INTERNATIONAL cricket could make much better use of the barrage of fireworks scheduled to celebrate the conclusion of the Indian Premier League at the Wanderers tomorrow evening.

The pyrotechnic rockets should be aimed not at the Johannesburg night sky but at the assembled backsides of the West Indian cricket team. They have become a disgrace ... a disgrace to their families, a disgrace to their schools, a disgrace to their predecessors and a disgrace to their islands.

Their performance in two recent Test matches against England was, in cricket-speak, a shocker. Incredibly, shamefully, unforgivably, too many of them looked disinterested.

In professional sport, most teams lose ... that’s inevitable because only one team can win a competition; and some teams are frankly not very good ... usually because the club or association lacks the resources to assemble a winning side, sometimes because resources have been carelessly wasted. In either case, supporters have a perfect right to complain, but nobody’s integrity is questioned.

Not trying is altogether different.

The dismal decline of West Indies cricket since the 1970s and 1980s is well documented, and the images of genius stroke-playing batsmen such as Clive Lloyd, Gordon Greenidge, Viv Richards and others, and fantastically talented, intimidating fast bowlers like Andy Roberts, Michael Holding, Joel Garner and Malcolm Marshall are only recalled by cricket followers edging past their 40th birthday and beyond.

Current captain Chris Gayle is the logical descendant of these titans, yet this naturally gifted but amazingly misguided individual is not fit to lace their boots, let alone their drinks.

The 29-year-old batsman from Kingston, Jamaica, can smack a cricket ball, as evidenced by his 10 centuries in 82 Tests and 19 centuries in 199 one-day internationals, but, in spite of being 6’2” tall, he has proven emphatically adept at placing either or both of his size-12 feet squarely in his mouth.

He only arrived in England two days before the first Test at Lord’s because the amazingly lax West Indian Cricket Board gave him permission to keep his snout buried in the IPL trough until the last possible moment before flying to London, but he brushed off criticism of his utterly selfish attitude and, in name at least, led the touring team to a heavy defeat inside three days, in reply to 377, dismissed for just 152 and 256.

Arriving in Chester-le-Street ahead of the second Test, Gayle gave an interview to the Guardian newspaper and drained whatever might have remained of his teammates’ morale.

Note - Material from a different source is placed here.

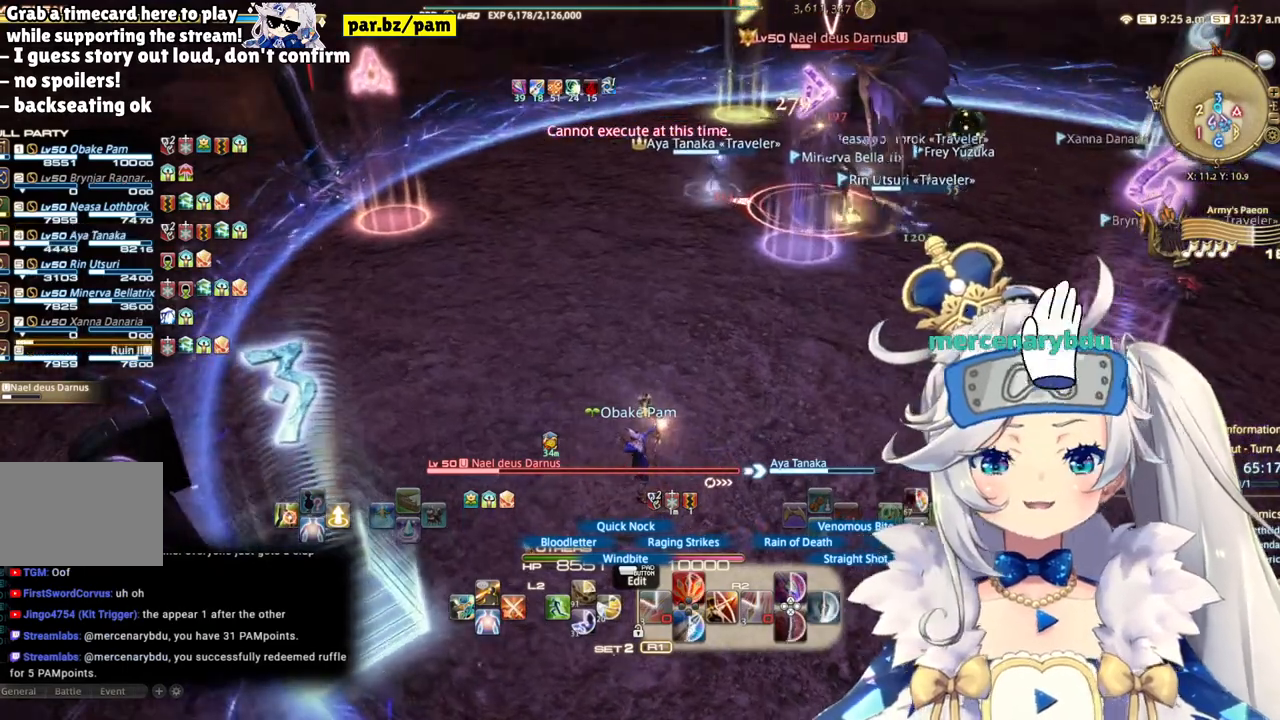
{"buttons": ["R2"], "left_stick": "center", "right_stick": "center", "events": []}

“I would not be so sad if Test cricket gave way to the Twenty20 version of the game,” he opined. “Some players would be sad if Test cricket dies, and Twenty20 comes in. That’s tough luck. I like 20/20. Who doesn’t like it? Maybe a couple of Englishmen wouldn’t like to play Twenty20.”

Asked about the honour of captaining the West Indies, he continued: “To be honest with you, there’s a possibility I might give it up. In fact, I’ll be giving it up shortly. It’s not something I’m looking to hang on to. I need some time for myself, to be honest, it’s a lot of travelling. There’s always something to go and do, you know, extra. Lunch or dinner, there’s always something for the captain. I’m not that type. I can’t take on too much. So soon I will finish with it.”

Effectively encouraged and motivated by the skipper, his team could not prevent England scoring 569 for six declared in their first innings, and then managed no more than 310 all out (with only Ramnaresh Sarwan maintaining any dignity) and a pitiful 176 all out, tumbling to yet another crushing defeat.

Gayle shrugged his shoulders diffidently. In the field, he had stood impassively at first slip, rarely offering a word of encouragement to a member of his team, feet rooted to the ground, hands stuck deep inside his pockets. Only he will know whether he was trying at all. By the end, only he cared.

Professional sport without competition is nothing.

It is a waste of time. Unless Gayle is sacked, and the West Indies start competing again, they should pack up and go home. Once the kings, they have become the vagrants of international cricket.